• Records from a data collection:
++++++++
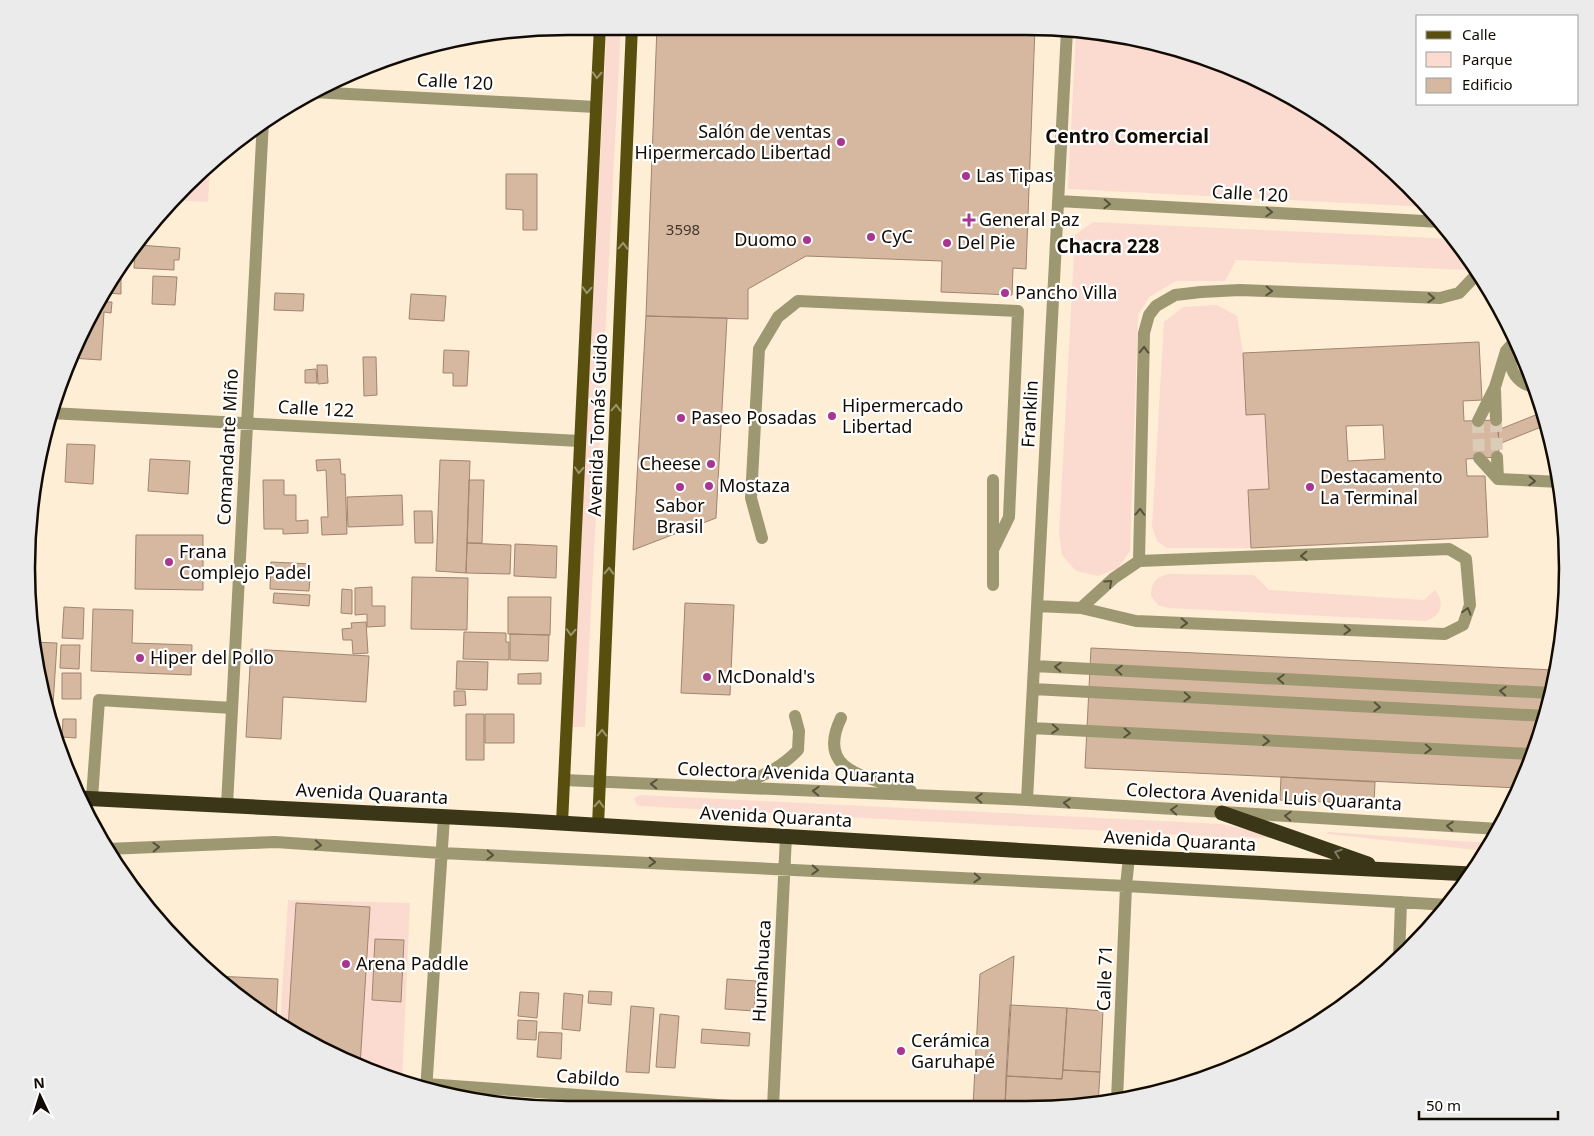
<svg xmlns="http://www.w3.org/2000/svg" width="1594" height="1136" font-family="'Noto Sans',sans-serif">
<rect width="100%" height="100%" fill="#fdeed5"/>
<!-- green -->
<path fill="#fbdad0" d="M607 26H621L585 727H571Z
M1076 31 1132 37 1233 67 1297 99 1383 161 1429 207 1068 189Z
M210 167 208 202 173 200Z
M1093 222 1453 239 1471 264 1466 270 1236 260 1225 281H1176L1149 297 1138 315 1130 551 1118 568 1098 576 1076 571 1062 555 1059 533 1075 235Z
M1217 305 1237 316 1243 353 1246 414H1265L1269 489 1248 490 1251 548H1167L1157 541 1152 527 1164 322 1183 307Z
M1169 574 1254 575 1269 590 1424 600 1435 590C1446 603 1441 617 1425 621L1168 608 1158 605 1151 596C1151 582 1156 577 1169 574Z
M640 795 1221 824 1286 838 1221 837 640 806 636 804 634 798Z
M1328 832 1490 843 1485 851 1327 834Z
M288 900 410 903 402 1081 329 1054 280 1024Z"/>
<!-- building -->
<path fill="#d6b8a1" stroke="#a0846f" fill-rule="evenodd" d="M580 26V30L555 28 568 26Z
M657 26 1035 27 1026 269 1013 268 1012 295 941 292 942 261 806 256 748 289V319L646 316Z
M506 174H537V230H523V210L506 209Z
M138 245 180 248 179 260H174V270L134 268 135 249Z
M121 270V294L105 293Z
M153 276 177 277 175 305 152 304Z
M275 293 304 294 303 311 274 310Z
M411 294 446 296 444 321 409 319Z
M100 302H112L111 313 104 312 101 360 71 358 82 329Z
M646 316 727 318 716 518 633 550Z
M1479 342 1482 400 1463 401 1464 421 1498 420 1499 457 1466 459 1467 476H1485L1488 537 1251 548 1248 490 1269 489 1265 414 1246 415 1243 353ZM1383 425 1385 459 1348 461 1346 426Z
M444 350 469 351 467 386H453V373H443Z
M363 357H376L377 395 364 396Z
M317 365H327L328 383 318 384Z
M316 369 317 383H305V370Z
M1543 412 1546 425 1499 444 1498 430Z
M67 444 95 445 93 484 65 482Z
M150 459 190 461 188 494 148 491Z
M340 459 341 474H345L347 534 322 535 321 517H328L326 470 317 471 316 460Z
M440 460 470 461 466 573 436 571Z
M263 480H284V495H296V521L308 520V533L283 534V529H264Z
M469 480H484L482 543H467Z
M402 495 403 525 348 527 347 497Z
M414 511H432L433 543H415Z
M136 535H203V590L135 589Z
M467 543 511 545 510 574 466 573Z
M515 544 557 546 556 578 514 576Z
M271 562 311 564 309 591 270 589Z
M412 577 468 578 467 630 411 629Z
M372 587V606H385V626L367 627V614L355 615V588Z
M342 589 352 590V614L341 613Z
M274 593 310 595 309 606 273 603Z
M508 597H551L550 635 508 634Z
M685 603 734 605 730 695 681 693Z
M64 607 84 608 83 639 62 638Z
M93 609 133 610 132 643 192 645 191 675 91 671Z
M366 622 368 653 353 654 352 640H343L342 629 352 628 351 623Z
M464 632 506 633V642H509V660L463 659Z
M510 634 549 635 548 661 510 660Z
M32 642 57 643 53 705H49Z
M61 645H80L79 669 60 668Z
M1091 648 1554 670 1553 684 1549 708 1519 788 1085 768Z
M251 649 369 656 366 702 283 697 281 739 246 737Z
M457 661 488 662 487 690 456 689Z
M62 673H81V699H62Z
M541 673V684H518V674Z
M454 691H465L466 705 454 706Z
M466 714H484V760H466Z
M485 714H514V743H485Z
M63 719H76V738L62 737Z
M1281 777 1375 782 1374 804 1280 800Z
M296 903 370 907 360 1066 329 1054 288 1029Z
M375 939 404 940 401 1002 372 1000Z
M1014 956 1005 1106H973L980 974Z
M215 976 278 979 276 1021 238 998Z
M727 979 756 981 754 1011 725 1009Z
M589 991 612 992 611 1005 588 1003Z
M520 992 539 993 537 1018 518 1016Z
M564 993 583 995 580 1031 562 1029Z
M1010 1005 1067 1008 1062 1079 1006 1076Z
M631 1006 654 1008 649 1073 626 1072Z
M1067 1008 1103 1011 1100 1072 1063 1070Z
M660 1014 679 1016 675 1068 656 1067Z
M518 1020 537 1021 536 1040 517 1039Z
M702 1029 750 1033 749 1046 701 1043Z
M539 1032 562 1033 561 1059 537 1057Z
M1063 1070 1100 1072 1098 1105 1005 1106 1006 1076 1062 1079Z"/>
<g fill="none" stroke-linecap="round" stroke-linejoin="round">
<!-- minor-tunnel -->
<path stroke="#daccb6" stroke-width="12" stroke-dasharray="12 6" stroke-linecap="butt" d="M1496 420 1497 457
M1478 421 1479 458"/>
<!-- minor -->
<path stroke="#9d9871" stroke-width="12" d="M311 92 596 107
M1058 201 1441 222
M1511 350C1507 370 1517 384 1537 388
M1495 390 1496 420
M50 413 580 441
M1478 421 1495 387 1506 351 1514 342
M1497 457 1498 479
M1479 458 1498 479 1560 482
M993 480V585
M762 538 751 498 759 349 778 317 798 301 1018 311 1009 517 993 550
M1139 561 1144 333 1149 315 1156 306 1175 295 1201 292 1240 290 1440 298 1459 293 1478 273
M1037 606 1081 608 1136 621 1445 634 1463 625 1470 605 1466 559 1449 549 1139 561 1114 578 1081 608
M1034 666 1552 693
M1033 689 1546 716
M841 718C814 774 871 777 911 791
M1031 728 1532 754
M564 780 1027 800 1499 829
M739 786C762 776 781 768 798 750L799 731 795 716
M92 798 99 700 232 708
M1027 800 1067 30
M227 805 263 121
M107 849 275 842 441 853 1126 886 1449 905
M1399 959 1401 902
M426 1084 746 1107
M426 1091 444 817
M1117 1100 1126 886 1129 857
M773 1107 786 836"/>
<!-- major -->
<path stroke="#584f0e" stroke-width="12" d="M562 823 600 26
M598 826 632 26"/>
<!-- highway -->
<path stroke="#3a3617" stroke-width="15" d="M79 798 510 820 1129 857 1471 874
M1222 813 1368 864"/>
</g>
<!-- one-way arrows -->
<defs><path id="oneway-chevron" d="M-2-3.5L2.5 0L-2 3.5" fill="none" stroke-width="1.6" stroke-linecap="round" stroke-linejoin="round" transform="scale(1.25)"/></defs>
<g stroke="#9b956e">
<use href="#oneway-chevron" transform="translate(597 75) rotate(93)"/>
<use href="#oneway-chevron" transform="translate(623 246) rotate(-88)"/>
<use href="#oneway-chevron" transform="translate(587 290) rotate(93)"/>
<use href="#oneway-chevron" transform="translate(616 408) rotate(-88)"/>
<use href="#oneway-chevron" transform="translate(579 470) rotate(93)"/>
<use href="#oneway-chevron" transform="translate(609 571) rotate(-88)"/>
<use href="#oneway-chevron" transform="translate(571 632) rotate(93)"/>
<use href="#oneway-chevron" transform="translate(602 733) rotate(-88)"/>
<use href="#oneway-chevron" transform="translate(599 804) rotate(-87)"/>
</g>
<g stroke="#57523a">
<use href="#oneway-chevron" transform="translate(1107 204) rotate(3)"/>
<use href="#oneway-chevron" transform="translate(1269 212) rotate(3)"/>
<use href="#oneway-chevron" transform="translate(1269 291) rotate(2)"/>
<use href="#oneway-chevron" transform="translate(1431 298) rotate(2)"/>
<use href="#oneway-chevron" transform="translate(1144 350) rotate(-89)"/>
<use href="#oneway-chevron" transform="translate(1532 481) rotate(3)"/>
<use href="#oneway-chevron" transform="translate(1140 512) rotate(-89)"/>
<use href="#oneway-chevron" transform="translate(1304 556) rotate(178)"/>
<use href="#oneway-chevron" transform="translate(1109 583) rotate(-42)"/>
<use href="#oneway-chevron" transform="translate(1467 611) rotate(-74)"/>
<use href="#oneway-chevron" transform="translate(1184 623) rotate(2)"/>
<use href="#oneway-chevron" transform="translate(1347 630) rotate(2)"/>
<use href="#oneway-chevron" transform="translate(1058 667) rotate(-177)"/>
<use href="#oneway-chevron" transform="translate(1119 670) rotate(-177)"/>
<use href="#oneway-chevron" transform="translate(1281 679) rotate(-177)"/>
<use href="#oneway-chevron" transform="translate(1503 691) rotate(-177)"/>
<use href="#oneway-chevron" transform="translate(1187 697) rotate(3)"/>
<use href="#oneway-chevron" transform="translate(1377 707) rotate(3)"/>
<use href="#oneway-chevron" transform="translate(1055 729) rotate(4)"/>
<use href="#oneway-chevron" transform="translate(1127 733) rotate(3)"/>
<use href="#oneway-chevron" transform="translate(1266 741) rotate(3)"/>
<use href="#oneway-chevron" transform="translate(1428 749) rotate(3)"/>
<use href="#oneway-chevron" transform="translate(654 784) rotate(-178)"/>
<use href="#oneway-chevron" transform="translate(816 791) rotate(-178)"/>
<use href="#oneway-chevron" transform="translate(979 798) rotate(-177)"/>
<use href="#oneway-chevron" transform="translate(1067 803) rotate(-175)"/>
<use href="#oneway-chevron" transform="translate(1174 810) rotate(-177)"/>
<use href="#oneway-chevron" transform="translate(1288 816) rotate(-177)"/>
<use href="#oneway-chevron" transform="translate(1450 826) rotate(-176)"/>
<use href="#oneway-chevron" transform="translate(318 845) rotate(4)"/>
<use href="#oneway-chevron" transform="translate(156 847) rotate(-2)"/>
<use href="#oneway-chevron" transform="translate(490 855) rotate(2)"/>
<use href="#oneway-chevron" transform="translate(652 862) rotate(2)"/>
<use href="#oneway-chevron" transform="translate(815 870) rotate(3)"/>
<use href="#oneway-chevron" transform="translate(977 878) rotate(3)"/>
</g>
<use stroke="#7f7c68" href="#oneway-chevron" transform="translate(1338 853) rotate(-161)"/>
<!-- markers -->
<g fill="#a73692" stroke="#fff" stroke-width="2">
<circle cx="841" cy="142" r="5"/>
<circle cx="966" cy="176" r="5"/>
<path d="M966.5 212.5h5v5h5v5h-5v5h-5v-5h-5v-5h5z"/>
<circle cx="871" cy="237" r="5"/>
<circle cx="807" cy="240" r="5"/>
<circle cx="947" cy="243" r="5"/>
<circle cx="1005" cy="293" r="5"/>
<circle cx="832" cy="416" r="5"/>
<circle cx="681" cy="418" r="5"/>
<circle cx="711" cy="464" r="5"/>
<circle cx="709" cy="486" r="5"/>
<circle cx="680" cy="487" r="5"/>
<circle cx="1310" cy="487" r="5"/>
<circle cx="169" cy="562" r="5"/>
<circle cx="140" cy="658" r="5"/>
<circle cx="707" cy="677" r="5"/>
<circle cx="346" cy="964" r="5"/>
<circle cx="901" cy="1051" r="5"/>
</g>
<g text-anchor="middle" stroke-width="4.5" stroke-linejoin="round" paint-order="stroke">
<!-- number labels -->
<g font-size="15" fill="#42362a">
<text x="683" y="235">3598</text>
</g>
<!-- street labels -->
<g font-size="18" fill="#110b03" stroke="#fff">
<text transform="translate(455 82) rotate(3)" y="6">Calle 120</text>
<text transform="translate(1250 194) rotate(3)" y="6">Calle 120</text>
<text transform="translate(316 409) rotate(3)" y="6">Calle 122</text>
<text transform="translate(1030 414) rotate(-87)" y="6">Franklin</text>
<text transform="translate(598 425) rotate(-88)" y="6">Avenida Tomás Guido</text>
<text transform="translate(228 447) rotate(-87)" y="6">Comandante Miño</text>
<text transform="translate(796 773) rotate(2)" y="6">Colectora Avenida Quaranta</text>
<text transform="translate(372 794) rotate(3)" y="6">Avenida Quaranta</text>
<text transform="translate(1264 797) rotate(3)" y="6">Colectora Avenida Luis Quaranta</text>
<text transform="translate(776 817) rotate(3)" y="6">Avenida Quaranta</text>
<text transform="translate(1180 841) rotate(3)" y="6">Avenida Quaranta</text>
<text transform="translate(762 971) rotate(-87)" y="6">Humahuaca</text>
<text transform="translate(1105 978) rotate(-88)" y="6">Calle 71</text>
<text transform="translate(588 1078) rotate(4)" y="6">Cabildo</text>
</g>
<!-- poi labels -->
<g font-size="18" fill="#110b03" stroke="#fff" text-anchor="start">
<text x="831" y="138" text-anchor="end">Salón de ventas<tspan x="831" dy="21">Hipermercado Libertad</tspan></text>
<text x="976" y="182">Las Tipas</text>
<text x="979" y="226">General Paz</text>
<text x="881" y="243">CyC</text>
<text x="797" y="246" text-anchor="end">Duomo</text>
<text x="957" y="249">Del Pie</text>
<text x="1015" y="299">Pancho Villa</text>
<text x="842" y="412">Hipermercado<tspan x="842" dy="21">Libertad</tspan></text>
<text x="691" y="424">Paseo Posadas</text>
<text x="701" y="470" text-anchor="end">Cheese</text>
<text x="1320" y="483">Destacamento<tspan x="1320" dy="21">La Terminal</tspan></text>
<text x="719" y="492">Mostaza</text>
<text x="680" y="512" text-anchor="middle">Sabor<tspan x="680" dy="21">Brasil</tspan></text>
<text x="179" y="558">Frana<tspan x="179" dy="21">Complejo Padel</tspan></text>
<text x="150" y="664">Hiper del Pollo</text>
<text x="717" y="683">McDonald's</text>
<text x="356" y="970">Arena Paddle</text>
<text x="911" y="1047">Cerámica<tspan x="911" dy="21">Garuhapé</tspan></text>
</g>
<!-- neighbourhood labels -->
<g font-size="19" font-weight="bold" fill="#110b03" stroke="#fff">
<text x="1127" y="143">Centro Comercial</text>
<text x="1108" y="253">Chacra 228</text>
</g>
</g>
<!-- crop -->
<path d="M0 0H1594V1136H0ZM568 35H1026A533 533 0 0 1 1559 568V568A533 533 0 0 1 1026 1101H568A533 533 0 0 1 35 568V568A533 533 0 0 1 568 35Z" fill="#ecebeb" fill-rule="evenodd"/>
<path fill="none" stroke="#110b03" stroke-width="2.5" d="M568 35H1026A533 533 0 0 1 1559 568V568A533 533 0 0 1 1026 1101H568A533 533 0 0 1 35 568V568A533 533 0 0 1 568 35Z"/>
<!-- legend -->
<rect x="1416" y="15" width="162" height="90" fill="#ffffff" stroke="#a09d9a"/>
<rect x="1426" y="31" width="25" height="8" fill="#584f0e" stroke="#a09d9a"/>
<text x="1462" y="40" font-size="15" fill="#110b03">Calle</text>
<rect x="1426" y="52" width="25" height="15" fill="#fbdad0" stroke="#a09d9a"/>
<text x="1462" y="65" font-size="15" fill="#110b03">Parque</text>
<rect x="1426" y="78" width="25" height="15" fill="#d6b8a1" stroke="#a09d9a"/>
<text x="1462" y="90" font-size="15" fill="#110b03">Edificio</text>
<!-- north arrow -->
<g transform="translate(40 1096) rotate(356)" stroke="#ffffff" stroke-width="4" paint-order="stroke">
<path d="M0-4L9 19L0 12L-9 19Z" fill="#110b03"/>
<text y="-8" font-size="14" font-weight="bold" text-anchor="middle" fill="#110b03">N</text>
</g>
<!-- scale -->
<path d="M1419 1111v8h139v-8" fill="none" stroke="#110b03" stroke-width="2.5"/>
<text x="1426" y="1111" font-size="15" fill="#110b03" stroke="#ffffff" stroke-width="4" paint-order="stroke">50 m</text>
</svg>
++++++++
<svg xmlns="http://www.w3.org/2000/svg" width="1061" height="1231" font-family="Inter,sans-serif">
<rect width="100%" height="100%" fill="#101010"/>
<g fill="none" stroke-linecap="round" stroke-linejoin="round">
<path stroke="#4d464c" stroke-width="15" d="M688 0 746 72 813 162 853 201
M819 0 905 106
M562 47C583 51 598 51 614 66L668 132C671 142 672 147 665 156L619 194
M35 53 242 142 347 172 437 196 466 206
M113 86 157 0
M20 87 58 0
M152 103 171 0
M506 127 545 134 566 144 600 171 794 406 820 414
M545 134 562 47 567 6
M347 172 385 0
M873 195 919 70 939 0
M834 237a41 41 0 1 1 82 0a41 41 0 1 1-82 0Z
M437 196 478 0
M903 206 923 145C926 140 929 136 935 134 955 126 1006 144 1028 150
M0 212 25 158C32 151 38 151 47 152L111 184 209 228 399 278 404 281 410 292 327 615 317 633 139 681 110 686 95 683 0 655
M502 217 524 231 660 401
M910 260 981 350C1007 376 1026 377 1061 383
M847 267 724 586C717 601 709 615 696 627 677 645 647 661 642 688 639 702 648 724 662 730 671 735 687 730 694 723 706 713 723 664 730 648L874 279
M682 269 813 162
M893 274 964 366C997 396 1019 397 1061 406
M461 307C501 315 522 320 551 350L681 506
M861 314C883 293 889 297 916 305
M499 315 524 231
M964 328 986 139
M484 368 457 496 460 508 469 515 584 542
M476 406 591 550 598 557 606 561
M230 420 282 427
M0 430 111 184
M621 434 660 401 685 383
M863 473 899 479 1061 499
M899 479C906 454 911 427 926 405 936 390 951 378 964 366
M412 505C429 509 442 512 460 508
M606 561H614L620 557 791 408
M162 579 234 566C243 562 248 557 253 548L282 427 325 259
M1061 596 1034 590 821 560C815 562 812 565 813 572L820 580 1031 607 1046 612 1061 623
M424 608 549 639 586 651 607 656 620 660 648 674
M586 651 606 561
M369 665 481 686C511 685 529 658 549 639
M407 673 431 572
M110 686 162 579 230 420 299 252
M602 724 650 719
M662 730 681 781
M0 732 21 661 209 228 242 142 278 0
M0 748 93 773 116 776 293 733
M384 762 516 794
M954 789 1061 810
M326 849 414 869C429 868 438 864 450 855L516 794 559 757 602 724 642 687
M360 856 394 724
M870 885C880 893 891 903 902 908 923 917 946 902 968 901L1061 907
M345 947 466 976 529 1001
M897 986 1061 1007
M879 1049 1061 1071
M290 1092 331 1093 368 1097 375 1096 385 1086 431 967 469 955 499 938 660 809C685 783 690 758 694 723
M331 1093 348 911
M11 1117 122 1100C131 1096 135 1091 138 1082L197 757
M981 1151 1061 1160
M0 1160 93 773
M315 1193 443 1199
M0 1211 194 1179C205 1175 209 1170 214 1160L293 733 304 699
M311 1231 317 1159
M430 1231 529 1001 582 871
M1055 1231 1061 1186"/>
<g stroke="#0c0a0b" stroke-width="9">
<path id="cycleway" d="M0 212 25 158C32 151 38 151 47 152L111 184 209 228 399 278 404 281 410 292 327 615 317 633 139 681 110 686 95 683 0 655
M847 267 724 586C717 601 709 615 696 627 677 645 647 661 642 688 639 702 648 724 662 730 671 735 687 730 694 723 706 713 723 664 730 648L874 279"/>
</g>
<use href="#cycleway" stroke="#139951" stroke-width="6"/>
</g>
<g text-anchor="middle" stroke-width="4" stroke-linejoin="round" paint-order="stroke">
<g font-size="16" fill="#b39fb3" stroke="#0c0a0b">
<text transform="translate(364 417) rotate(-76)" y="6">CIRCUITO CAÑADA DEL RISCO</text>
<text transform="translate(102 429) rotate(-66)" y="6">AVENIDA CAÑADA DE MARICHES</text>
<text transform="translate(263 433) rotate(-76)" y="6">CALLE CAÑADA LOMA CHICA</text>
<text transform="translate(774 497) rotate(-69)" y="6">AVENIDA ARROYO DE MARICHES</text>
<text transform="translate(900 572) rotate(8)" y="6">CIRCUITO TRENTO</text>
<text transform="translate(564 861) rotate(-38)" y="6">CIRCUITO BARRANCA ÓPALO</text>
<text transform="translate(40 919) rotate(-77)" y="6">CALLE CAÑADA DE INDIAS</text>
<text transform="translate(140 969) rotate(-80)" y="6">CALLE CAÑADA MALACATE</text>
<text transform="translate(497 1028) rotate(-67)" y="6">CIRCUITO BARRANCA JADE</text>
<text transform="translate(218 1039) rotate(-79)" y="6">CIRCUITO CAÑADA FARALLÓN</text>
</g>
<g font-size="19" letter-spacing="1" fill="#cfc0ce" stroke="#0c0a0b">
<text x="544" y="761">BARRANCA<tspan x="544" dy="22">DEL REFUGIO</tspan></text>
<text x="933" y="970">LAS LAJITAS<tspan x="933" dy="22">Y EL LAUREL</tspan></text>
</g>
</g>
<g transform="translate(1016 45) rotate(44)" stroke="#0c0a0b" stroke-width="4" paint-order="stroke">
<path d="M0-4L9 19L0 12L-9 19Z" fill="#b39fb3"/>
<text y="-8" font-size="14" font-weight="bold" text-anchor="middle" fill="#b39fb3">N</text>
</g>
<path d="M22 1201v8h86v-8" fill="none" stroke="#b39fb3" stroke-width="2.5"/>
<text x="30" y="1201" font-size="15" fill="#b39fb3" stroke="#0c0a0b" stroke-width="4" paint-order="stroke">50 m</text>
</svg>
++++++++
• What to work on: From the records above, print exactly the lines that run from the line with "M347 172 385 0" to the line with "M430 1231 529 1001 582 871", inclusive.

• Exercise result:
M347 172 385 0
M873 195 919 70 939 0
M834 237a41 41 0 1 1 82 0a41 41 0 1 1-82 0Z
M437 196 478 0
M903 206 923 145C926 140 929 136 935 134 955 126 1006 144 1028 150
M0 212 25 158C32 151 38 151 47 152L111 184 209 228 399 278 404 281 410 292 327 615 317 633 139 681 110 686 95 683 0 655
M502 217 524 231 660 401
M910 260 981 350C1007 376 1026 377 1061 383
M847 267 724 586C717 601 709 615 696 627 677 645 647 661 642 688 639 702 648 724 662 730 671 735 687 730 694 723 706 713 723 664 730 648L874 279
M682 269 813 162
M893 274 964 366C997 396 1019 397 1061 406
M461 307C501 315 522 320 551 350L681 506
M861 314C883 293 889 297 916 305
M499 315 524 231
M964 328 986 139
M484 368 457 496 460 508 469 515 584 542
M476 406 591 550 598 557 606 561
M230 420 282 427
M0 430 111 184
M621 434 660 401 685 383
M863 473 899 479 1061 499
M899 479C906 454 911 427 926 405 936 390 951 378 964 366
M412 505C429 509 442 512 460 508
M606 561H614L620 557 791 408
M162 579 234 566C243 562 248 557 253 548L282 427 325 259
M1061 596 1034 590 821 560C815 562 812 565 813 572L820 580 1031 607 1046 612 1061 623
M424 608 549 639 586 651 607 656 620 660 648 674
M586 651 606 561
M369 665 481 686C511 685 529 658 549 639
M407 673 431 572
M110 686 162 579 230 420 299 252
M602 724 650 719
M662 730 681 781
M0 732 21 661 209 228 242 142 278 0
M0 748 93 773 116 776 293 733
M384 762 516 794
M954 789 1061 810
M326 849 414 869C429 868 438 864 450 855L516 794 559 757 602 724 642 687
M360 856 394 724
M870 885C880 893 891 903 902 908 923 917 946 902 968 901L1061 907
M345 947 466 976 529 1001
M897 986 1061 1007
M879 1049 1061 1071
M290 1092 331 1093 368 1097 375 1096 385 1086 431 967 469 955 499 938 660 809C685 783 690 758 694 723
M331 1093 348 911
M11 1117 122 1100C131 1096 135 1091 138 1082L197 757
M981 1151 1061 1160
M0 1160 93 773
M315 1193 443 1199
M0 1211 194 1179C205 1175 209 1170 214 1160L293 733 304 699
M311 1231 317 1159
M430 1231 529 1001 582 871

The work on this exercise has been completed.